Furlough Didn’t Save Millions of Jobs – It Led to a Welfare Crisis

Furlough didn’t save millions of jobs and its true costs are only now becoming clear, says Fraser Nelson in the Telegraph, as he responds to the latest Rishi Sunak promo advert. Here’s an excerpt.

The latest Rishi Sunak advert paints him as quite the hero. “14 million jobs saved” it declares, in Hollywood poster style. And underneath: “Furlough announced, four years ago today.” SuperSunak is shown in three action-man guises: at his desk, in trademark hoodie. Then walking, with a look of urgent purpose. Finally, wearing a face mask, tie tucked into his shirt, ready to save a life or two. It recalls happier times: when he was more popular than Churchill, hailed as a financial miracle-worker who had saved the country from the worst economic impact of Covid.

At the time, the real-life Sunak was nowhere near as confident. He didn’t sleep the night before furlough launched, feeling physically sick at the sheer scale of his gamble. It would pay 80% of employees’ wages: might such generosity end up creating welfare dependency, making things worse long-term? Would it just prop up jobs that were never coming back, spending a fortune to delay economic rejuvenation? The test, as he knew, would come years later.

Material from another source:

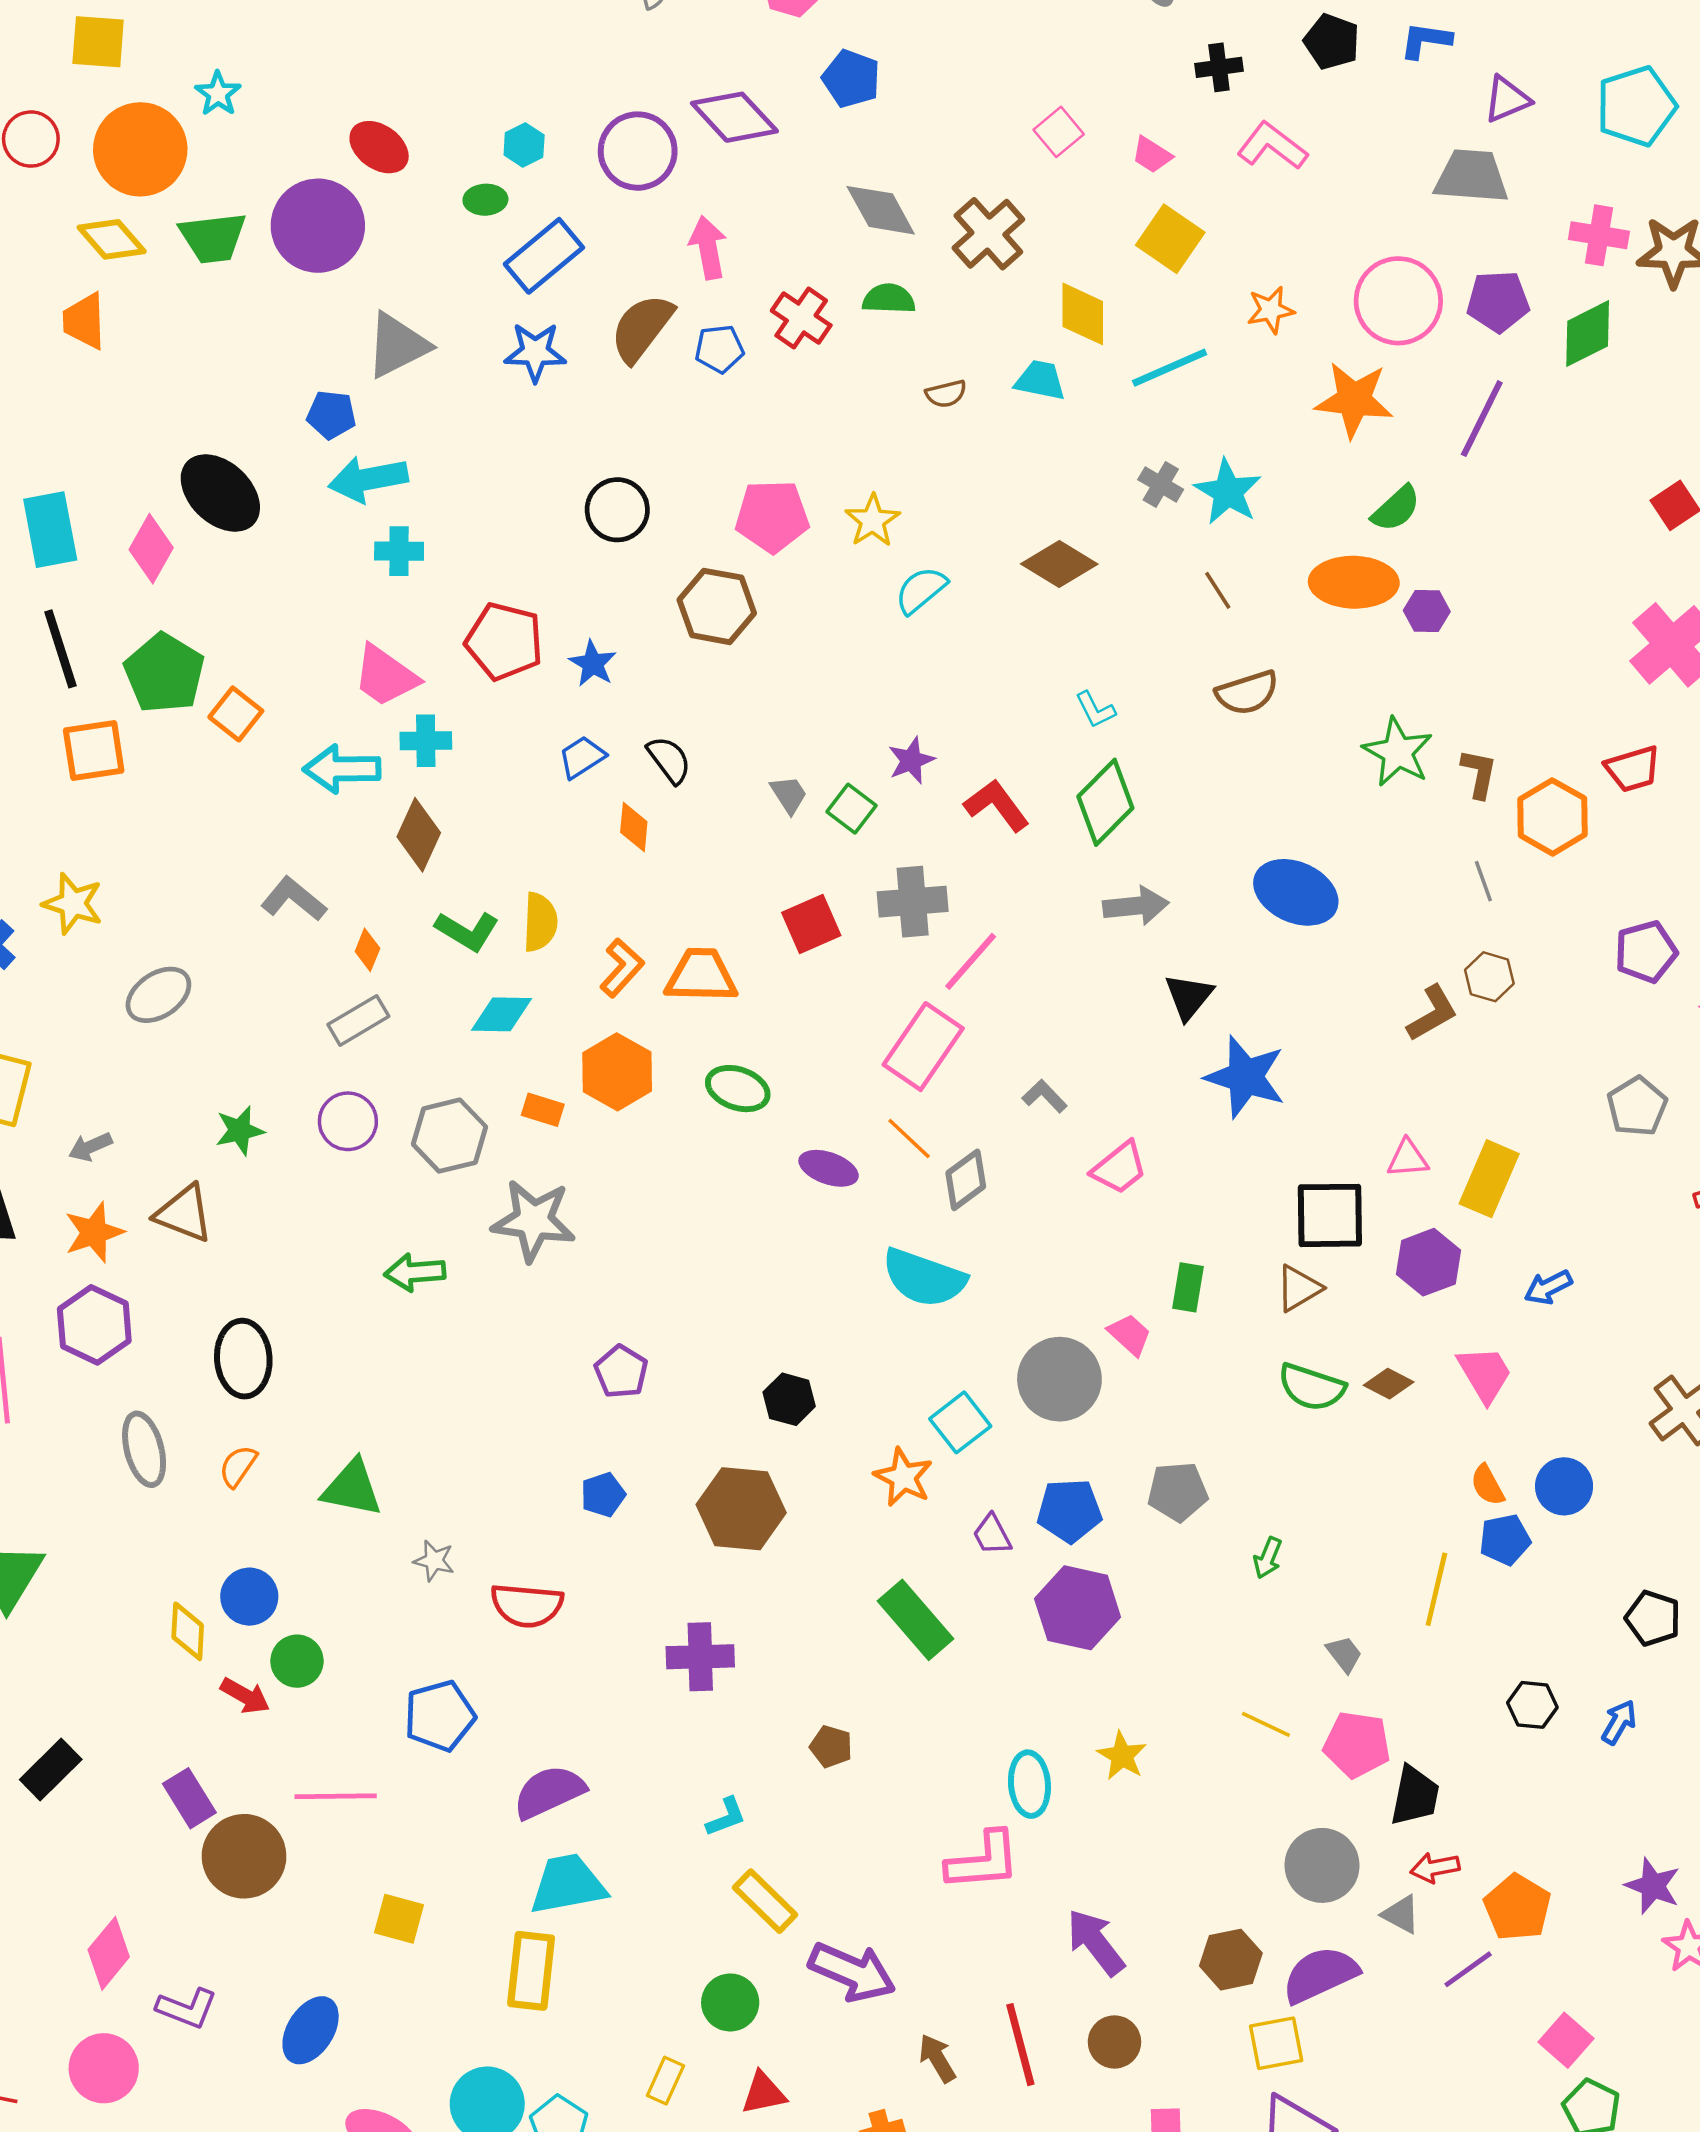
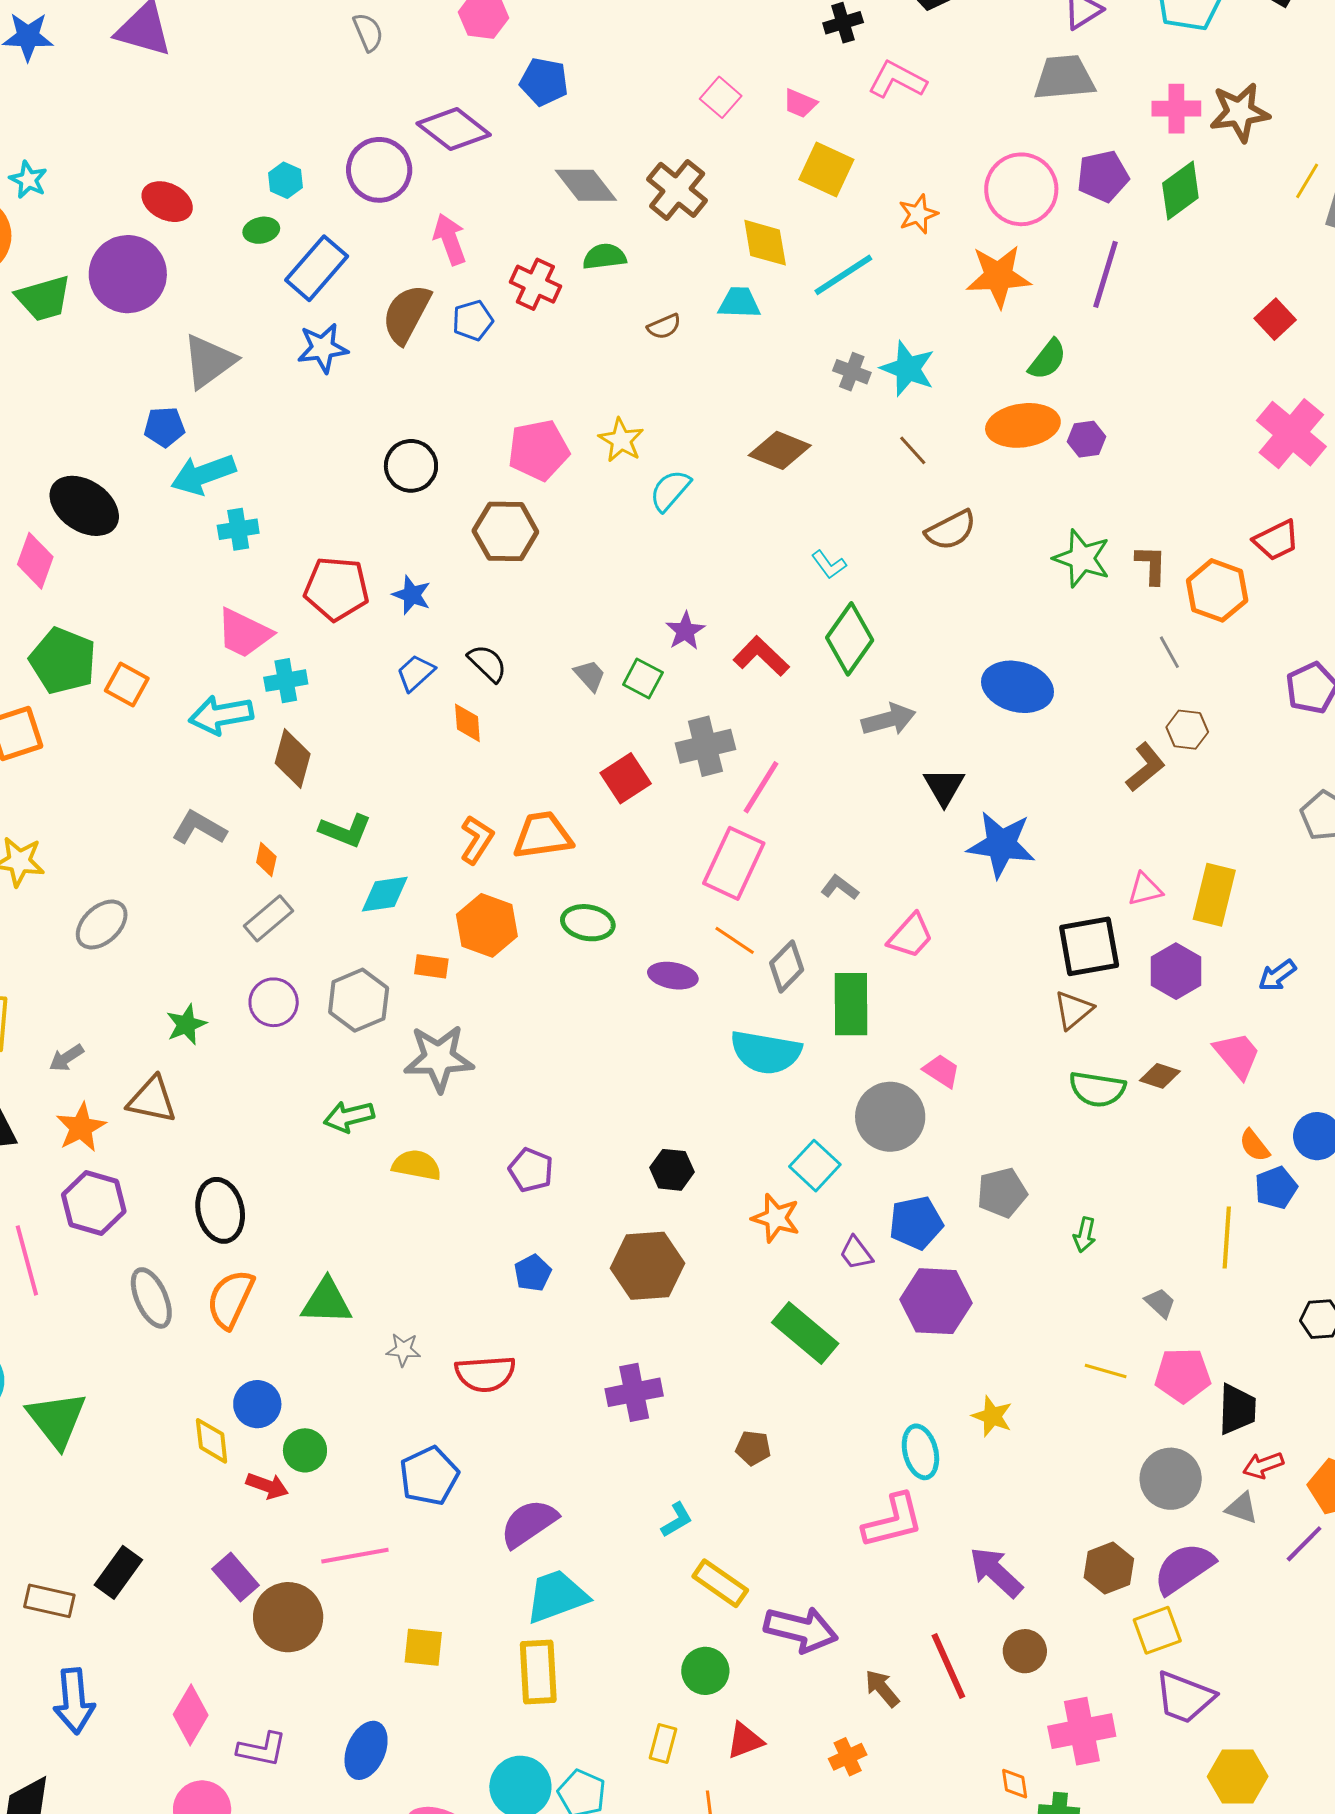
yellow semicircle: (540, 922) -> (417, 1165), moved, turned -72
green rectangle: (1188, 1287) -> (851, 1004), moved, size x1.6
orange semicircle: (238, 1466) -> (230, 1299), size x1.6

In the end, Britain has turned out to be one of the few countries in the world whose workforce is still smaller than it was before the pandemic. Furlough was a powerful drug initially designed for three months. It ended up being used on and off for a year and a half, with £70 billion given to 11.7 million people. Companies, not all of which actually existed, were helped with loans. That was the short-term cost. We’re only now starting to see the longer-term effect.